Cannes Lions:
Sind doch alles nur noch Goldideen!

Daniel Schäfer und Szymon Rose waren 13 Jahre im Ausland unterwegs. Blicken sie heute - zurück in Deutschland bei David + Martin - auf die deutschen Cannes-Löwen, fragen sie sich, was hier falsch läuft.

Text: W&V Gastautor

Cannes Lions: Dieses Jahr nur virtuell - aber wieder nur für Goldideen.
Cannes Lions: Dieses Jahr nur virtuell - aber wieder nur für Goldideen.

Halbzeit in Cannes. 40 Löwen für deutsche Agenturen bis Donnerstagmorgen. Alles richtig gute Kreation. Alles ganz tolle Cases. Wirklich alles fantastisch tolle Sachen. Doch leider, so fühlt es sich an, fast alles Goldideen.

Man muss sich das einmal vorstellen: 40 deutsche Cannes-Löwen für Arbeiten, die vielfach nicht auf einem echten Kundenbrief, sondern in Goldrunden entstanden sind und außerhalb einer Award-Jury wohl niemand zu Gesicht bekommen hat.

Kritik unerwünscht

Ich weiß, ich weiß, wer im Glashaus sitzt, sollte nicht mit Steinen werfen. Szymon und ich haben auch am Anfang unserer Karriere von Goldideen profitiert. Und Ideen, die man pro bono für eine NGO macht, um sie bei einer Aktion zu unterstützen sind ja auch sehr nobel und vollkommen okay. Dann aber bitte, um ernsthaft messbare Erfolge zu erzielen. Nicht um sich auf Teufel komm raus einen Case-Film mit geschönten Zahlen zusammenzudengeln, der bei einer Award-Jury gut ankommt.

Nach 13 Jahren in London und Amsterdam, wo dieses Goldideen-Konzept einfach nur Kopfschütteln auslöst, kommen wir uns zurück in Deutschland vor wie bei 'Des Kaisers neue Kleider'. Gefühlt alle großen deutschen Kreativagenturen machen mittlerweile bei dem Zirkus um die beste Goldidee mit und keiner scheint auch nur die geringsten Skrupel damit zu haben, sich damit feiern zu lassen. Viel mehr noch, es wird sogar erwartet. Jede Kritik an dem System, wird nur mit einem Schulterzucken abgetan.

Die Kunden sind schuld?

Als ich kürzlich in einem Gespräch mit dem CCO einer großen Agentur angeregt hatte, mal diese Goldrunden zu lassen und zu versuchen, auf Tagesgeschäft Award-würdige Kreation zu schaffen, wurde ich belächelt. Kunden ließen keine gute Kreation mehr zu. Es sei heutzutage einfach hart, gute Ideen umzusetzen. Das Kreativranking sei zu wichtig, um darin abzurutschen.

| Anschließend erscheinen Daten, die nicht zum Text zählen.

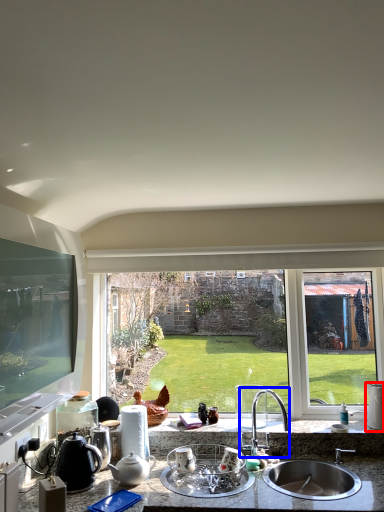
Question: Which object is further to the camera taking this photo, appliance (highlighted by a red box) or tap (highlighted by a blue box)?

Choices:
 (A) appliance
 (B) tap

Answer: (A)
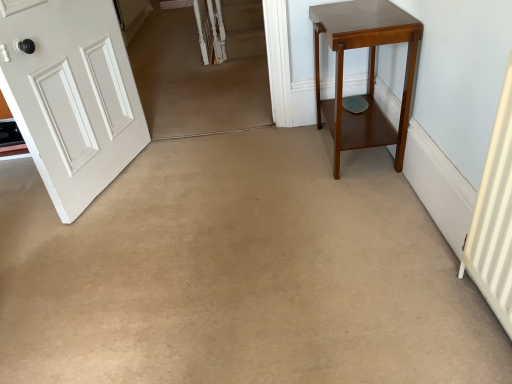
This screenshot has width=512, height=384. Identify the location of white painted wood door at left. (71, 95).

Image resolution: width=512 pixels, height=384 pixels. What do you see at coordinates (71, 95) in the screenshot? I see `white painted wood door at left` at bounding box center [71, 95].

Measure the distance between point (333, 104) and camera.

The distance of point (333, 104) from camera is 8.06 feet.

Measure the distance between mahogany wood side table at right and camera.

mahogany wood side table at right and camera are 5.48 feet apart.

Identify the location of mahogany wood side table at right. The height and width of the screenshot is (384, 512). [368, 71].

What do you see at coordinates (368, 71) in the screenshot? I see `mahogany wood side table at right` at bounding box center [368, 71].

I want to click on white painted wood door at left, so click(x=71, y=95).

Can you confirm if white painted wood door at left is positioned to the right of mahogany wood side table at right?

In fact, white painted wood door at left is to the left of mahogany wood side table at right.

Is white painted wood door at left in front of or behind mahogany wood side table at right in the image?

white painted wood door at left is positioned closer to the viewer than mahogany wood side table at right.

Which is less distant, [50,83] or [358,21]?

Point [50,83].

Consider the image. From the image's perspective, between white painted wood door at left and mahogany wood side table at right, which one is located above?

mahogany wood side table at right, from the image's perspective.

From a real-world perspective, is white painted wood door at left physically below mahogany wood side table at right?

Incorrect, from a real-world perspective, white painted wood door at left is higher than mahogany wood side table at right.

Which object is wider, white painted wood door at left or mahogany wood side table at right?

Wider between the two is mahogany wood side table at right.

In the scene shown: From their relative heights in the image, would you say white painted wood door at left is taller or shorter than mahogany wood side table at right?

white painted wood door at left is taller than mahogany wood side table at right.

Based on the photo, between white painted wood door at left and mahogany wood side table at right, which one has smaller size?

white painted wood door at left is smaller.

Do you think white painted wood door at left is within mahogany wood side table at right, or outside of it?

white painted wood door at left is outside mahogany wood side table at right.

Are white painted wood door at left and mahogany wood side table at right far apart?

white painted wood door at left is far away from mahogany wood side table at right.

Is white painted wood door at left oriented towards mahogany wood side table at right?

Yes, white painted wood door at left is oriented towards mahogany wood side table at right.

Measure the distance from white painted wood door at left to mahogany wood side table at right.

They are 1.17 meters apart.

Find the location of a particular element. The width and height of the screenshot is (512, 384). door in front of the mahogany wood side table at right is located at coordinates tap(71, 95).

Based on their positions, is mahogany wood side table at right located to the left or right of white painted wood door at left?

mahogany wood side table at right is to the right of white painted wood door at left.

Is mahogany wood side table at right further to the viewer compared to white painted wood door at left?

Yes, it is.

Does point (397, 132) come in front of point (102, 108)?

Yes, point (397, 132) is in front of point (102, 108).

From the image's perspective, is mahogany wood side table at right located above white painted wood door at left?

Indeed, from the image's perspective, mahogany wood side table at right is shown above white painted wood door at left.

From a real-world perspective, is mahogany wood side table at right above or below white painted wood door at left?

mahogany wood side table at right is situated lower than white painted wood door at left in the real world.

Which of these two, mahogany wood side table at right or white painted wood door at left, is wider?

mahogany wood side table at right.

Considering the relative sizes of mahogany wood side table at right and white painted wood door at left in the image provided, is mahogany wood side table at right taller than white painted wood door at left?

No, mahogany wood side table at right is not taller than white painted wood door at left.

Between mahogany wood side table at right and white painted wood door at left, which one has larger size?

With larger size is mahogany wood side table at right.

Is mahogany wood side table at right completely or partially outside of white painted wood door at left?

Yes.

Is mahogany wood side table at right with white painted wood door at left?

No, mahogany wood side table at right is not with white painted wood door at left.

Could you tell me if mahogany wood side table at right is facing white painted wood door at left?

Yes, mahogany wood side table at right is aimed at white painted wood door at left.

How distant is mahogany wood side table at right from white painted wood door at left?

They are 1.17 meters apart.

Find the location of a particular element. The width and height of the screenshot is (512, 384). table behind the white painted wood door at left is located at coordinates (368, 71).

Image resolution: width=512 pixels, height=384 pixels. I want to click on table that is behind the white painted wood door at left, so click(x=368, y=71).

Where is `table on the right of white painted wood door at left`? The image size is (512, 384). table on the right of white painted wood door at left is located at coordinates 368,71.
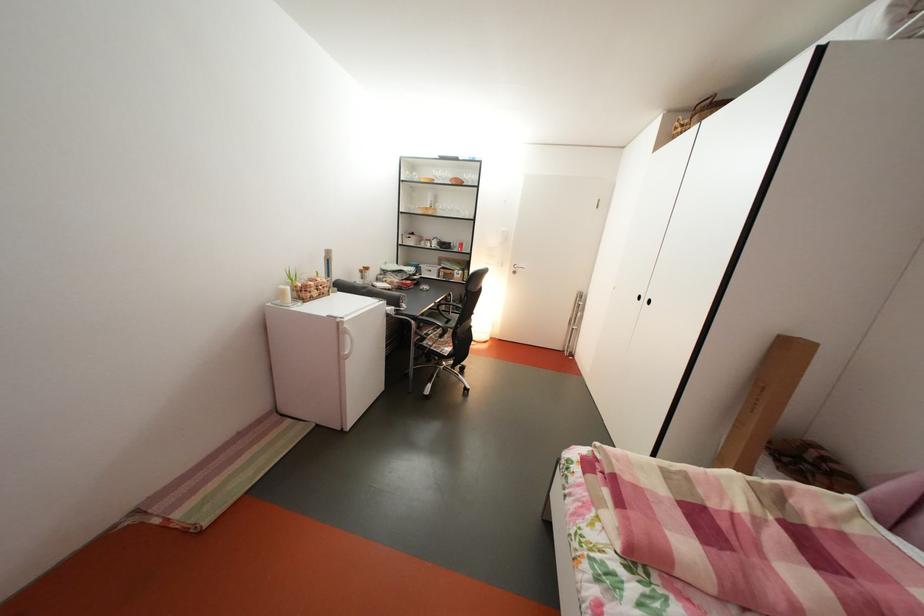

Klar, niemand hat behauptet, dass es leicht sei, Award-würdige Werbung im Tagesgeschäft umzusetzen. Genau deswegen hatte ein Cannes-Löwe ja auch lange so einen hohen Stellenwert. Und natürlich ist es hart, sich einem echten Kunden-Problem anzunehmen, dort eine tolle, möglichst ungesehene Idee zu haben und diese dann auch handwerklich perfekt umzusetzen. Aber genau das ist es doch auch, was es so spannend und so wertvoll macht.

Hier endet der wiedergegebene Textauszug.